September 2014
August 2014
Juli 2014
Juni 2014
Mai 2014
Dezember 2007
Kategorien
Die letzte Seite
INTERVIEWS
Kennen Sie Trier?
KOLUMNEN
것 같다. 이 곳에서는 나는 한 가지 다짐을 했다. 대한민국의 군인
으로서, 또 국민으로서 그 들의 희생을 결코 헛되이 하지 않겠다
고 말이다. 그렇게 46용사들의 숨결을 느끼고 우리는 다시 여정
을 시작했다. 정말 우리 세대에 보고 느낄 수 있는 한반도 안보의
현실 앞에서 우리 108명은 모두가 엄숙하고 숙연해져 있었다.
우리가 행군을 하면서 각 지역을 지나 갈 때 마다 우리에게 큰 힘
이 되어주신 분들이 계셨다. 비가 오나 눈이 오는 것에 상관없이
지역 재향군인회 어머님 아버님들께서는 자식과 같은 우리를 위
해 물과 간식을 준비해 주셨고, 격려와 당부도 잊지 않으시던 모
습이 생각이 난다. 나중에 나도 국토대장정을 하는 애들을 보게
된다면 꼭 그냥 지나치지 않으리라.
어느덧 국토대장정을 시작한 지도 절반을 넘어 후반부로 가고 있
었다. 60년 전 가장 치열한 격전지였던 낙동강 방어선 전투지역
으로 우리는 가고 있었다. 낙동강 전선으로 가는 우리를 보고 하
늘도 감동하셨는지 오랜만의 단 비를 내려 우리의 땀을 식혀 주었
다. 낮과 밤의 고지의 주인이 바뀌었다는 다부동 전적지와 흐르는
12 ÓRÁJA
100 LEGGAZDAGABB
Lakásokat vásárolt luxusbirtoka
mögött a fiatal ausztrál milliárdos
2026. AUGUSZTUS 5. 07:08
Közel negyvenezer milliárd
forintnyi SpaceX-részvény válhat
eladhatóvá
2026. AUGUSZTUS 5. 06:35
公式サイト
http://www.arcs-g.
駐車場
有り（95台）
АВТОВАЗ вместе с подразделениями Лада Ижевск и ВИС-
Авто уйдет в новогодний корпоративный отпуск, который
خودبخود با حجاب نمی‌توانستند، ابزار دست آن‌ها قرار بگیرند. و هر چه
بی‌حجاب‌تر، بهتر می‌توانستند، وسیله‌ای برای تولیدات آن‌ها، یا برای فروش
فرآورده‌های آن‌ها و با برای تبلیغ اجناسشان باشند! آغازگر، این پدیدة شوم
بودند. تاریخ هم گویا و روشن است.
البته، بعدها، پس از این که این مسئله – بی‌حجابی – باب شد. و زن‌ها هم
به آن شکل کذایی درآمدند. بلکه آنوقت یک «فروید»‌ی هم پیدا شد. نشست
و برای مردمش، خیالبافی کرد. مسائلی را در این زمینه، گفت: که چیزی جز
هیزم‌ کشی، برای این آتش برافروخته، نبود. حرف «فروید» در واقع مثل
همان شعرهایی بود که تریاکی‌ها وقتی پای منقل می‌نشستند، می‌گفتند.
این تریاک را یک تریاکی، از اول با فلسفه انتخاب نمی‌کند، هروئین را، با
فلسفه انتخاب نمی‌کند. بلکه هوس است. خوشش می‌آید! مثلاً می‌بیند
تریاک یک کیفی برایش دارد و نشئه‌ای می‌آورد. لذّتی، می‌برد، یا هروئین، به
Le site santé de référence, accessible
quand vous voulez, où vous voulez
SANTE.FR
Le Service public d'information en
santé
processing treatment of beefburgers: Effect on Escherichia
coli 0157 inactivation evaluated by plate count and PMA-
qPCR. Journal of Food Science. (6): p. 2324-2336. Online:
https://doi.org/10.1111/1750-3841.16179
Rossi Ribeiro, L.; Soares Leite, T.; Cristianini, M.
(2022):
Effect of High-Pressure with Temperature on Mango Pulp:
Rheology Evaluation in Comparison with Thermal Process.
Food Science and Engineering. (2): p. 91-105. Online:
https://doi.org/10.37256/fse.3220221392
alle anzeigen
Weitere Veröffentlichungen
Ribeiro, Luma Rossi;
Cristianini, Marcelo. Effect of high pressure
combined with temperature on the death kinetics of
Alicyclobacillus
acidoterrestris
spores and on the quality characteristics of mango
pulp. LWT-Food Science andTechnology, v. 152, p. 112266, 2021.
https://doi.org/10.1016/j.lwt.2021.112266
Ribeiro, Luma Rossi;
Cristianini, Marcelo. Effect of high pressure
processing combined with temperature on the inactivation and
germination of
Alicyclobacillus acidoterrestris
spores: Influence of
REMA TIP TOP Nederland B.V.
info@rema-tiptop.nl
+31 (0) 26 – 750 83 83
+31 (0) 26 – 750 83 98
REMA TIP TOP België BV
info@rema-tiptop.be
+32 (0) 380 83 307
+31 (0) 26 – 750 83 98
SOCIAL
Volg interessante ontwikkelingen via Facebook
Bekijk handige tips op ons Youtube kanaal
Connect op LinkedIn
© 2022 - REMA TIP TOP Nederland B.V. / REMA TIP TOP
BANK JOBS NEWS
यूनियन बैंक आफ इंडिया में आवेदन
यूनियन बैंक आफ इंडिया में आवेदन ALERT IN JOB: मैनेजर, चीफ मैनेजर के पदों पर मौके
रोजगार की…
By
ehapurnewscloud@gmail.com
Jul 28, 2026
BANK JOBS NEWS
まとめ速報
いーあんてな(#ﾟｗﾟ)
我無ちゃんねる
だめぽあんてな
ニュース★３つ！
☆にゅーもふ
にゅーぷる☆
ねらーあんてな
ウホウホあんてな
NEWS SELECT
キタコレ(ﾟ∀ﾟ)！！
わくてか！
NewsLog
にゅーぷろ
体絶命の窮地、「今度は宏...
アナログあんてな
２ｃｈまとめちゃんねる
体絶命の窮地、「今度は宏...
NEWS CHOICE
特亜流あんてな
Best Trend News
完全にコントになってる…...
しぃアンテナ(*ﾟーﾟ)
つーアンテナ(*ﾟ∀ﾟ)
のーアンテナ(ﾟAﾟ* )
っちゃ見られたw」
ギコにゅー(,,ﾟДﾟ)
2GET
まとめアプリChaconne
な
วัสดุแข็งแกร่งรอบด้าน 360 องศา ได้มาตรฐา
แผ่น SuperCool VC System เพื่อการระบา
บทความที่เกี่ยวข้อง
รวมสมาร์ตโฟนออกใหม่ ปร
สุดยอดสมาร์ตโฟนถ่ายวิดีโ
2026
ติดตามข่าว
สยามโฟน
────
- _WORK TO COMPLETE_
Set down every one of the lines above, character for character, with no changes.

- _EXERCISE RESPONSE_
September 2014
August 2014
Juli 2014
Juni 2014
Mai 2014
Dezember 2007
Kategorien
Die letzte Seite
INTERVIEWS
Kennen Sie Trier?
KOLUMNEN
것 같다. 이 곳에서는 나는 한 가지 다짐을 했다. 대한민국의 군인
으로서, 또 국민으로서 그 들의 희생을 결코 헛되이 하지 않겠다
고 말이다. 그렇게 46용사들의 숨결을 느끼고 우리는 다시 여정
을 시작했다. 정말 우리 세대에 보고 느낄 수 있는 한반도 안보의
현실 앞에서 우리 108명은 모두가 엄숙하고 숙연해져 있었다.
우리가 행군을 하면서 각 지역을 지나 갈 때 마다 우리에게 큰 힘
이 되어주신 분들이 계셨다. 비가 오나 눈이 오는 것에 상관없이
지역 재향군인회 어머님 아버님들께서는 자식과 같은 우리를 위
해 물과 간식을 준비해 주셨고, 격려와 당부도 잊지 않으시던 모
습이 생각이 난다. 나중에 나도 국토대장정을 하는 애들을 보게
된다면 꼭 그냥 지나치지 않으리라.
어느덧 국토대장정을 시작한 지도 절반을 넘어 후반부로 가고 있
었다. 60년 전 가장 치열한 격전지였던 낙동강 방어선 전투지역
으로 우리는 가고 있었다. 낙동강 전선으로 가는 우리를 보고 하
늘도 감동하셨는지 오랜만의 단 비를 내려 우리의 땀을 식혀 주었
다. 낮과 밤의 고지의 주인이 바뀌었다는 다부동 전적지와 흐르는
12 ÓRÁJA
100 LEGGAZDAGABB
Lakásokat vásárolt luxusbirtoka
mögött a fiatal ausztrál milliárdos
2026. AUGUSZTUS 5. 07:08
Közel negyvenezer milliárd
forintnyi SpaceX-részvény válhat
eladhatóvá
2026. AUGUSZTUS 5. 06:35
公式サイト
http://www.arcs-g.
駐車場
有り（95台）
АВТОВАЗ вместе с подразделениями Лада Ижевск и ВИС-
Авто уйдет в новогодний корпоративный отпуск, который
خودبخود با حجاب نمی‌توانستند، ابزار دست آن‌ها قرار بگیرند. و هر چه
بی‌حجاب‌تر، بهتر می‌توانستند، وسیله‌ای برای تولیدات آن‌ها، یا برای فروش
فرآورده‌های آن‌ها و با برای تبلیغ اجناسشان باشند! آغازگر، این پدیدة شوم
بودند. تاریخ هم گویا و روشن است.
البته، بعدها، پس از این که این مسئله – بی‌حجابی – باب شد. و زن‌ها هم
به آن شکل کذایی درآمدند. بلکه آنوقت یک «فروید»‌ی هم پیدا شد. نشست
و برای مردمش، خیالبافی کرد. مسائلی را در این زمینه، گفت: که چیزی جز
هیزم‌ کشی، برای این آتش برافروخته، نبود. حرف «فروید» در واقع مثل
همان شعرهایی بود که تریاکی‌ها وقتی پای منقل می‌نشستند، می‌گفتند.
این تریاک را یک تریاکی، از اول با فلسفه انتخاب نمی‌کند، هروئین را، با
فلسفه انتخاب نمی‌کند. بلکه هوس است. خوشش می‌آید! مثلاً می‌بیند
تریاک یک کیفی برایش دارد و نشئه‌ای می‌آورد. لذّتی، می‌برد، یا هروئین، به
Le site santé de référence, accessible
quand vous voulez, où vous voulez
SANTE.FR
Le Service public d'information en
santé
processing treatment of beefburgers: Effect on Escherichia
coli 0157 inactivation evaluated by plate count and PMA-
qPCR. Journal of Food Science. (6): p. 2324-2336. Online:
https://doi.org/10.1111/1750-3841.16179
Rossi Ribeiro, L.; Soares Leite, T.; Cristianini, M.
(2022):
Effect of High-Pressure with Temperature on Mango Pulp:
Rheology Evaluation in Comparison with Thermal Process.
Food Science and Engineering. (2): p. 91-105. Online:
https://doi.org/10.37256/fse.3220221392
alle anzeigen
Weitere Veröffentlichungen
Ribeiro, Luma Rossi;
Cristianini, Marcelo. Effect of high pressure
combined with temperature on the death kinetics of
Alicyclobacillus
acidoterrestris
spores and on the quality characteristics of mango
pulp. LWT-Food Science andTechnology, v. 152, p. 112266, 2021.
https://doi.org/10.1016/j.lwt.2021.112266
Ribeiro, Luma Rossi;
Cristianini, Marcelo. Effect of high pressure
processing combined with temperature on the inactivation and
germination of
Alicyclobacillus acidoterrestris
spores: Influence of
REMA TIP TOP Nederland B.V.
info@rema-tiptop.nl
+31 (0) 26 – 750 83 83
+31 (0) 26 – 750 83 98
REMA TIP TOP België BV
info@rema-tiptop.be
+32 (0) 380 83 307
+31 (0) 26 – 750 83 98
SOCIAL
Volg interessante ontwikkelingen via Facebook
Bekijk handige tips op ons Youtube kanaal
Connect op LinkedIn
© 2022 - REMA TIP TOP Nederland B.V. / REMA TIP TOP
BANK JOBS NEWS
यूनियन बैंक आफ इंडिया में आवेदन
यूनियन बैंक आफ इंडिया में आवेदन ALERT IN JOB: मैनेजर, चीफ मैनेजर के पदों पर मौके
रोजगार की…
By
ehapurnewscloud@gmail.com
Jul 28, 2026
BANK JOBS NEWS
まとめ速報
いーあんてな(#ﾟｗﾟ)
我無ちゃんねる
だめぽあんてな
ニュース★３つ！
☆にゅーもふ
にゅーぷる☆
ねらーあんてな
ウホウホあんてな
NEWS SELECT
キタコレ(ﾟ∀ﾟ)！！
わくてか！
NewsLog
にゅーぷろ
体絶命の窮地、「今度は宏...
アナログあんてな
２ｃｈまとめちゃんねる
体絶命の窮地、「今度は宏...
NEWS CHOICE
特亜流あんてな
Best Trend News
完全にコントになってる…...
しぃアンテナ(*ﾟーﾟ)
つーアンテナ(*ﾟ∀ﾟ)
のーアンテナ(ﾟAﾟ* )
っちゃ見られたw」
ギコにゅー(,,ﾟДﾟ)
2GET
まとめアプリChaconne
な
วัสดุแข็งแกร่งรอบด้าน 360 องศา ได้มาตรฐา
แผ่น SuperCool VC System เพื่อการระบา
บทความที่เกี่ยวข้อง
รวมสมาร์ตโฟนออกใหม่ ปร
สุดยอดสมาร์ตโฟนถ่ายวิดีโ
2026
ติดตามข่าว
สยามโฟน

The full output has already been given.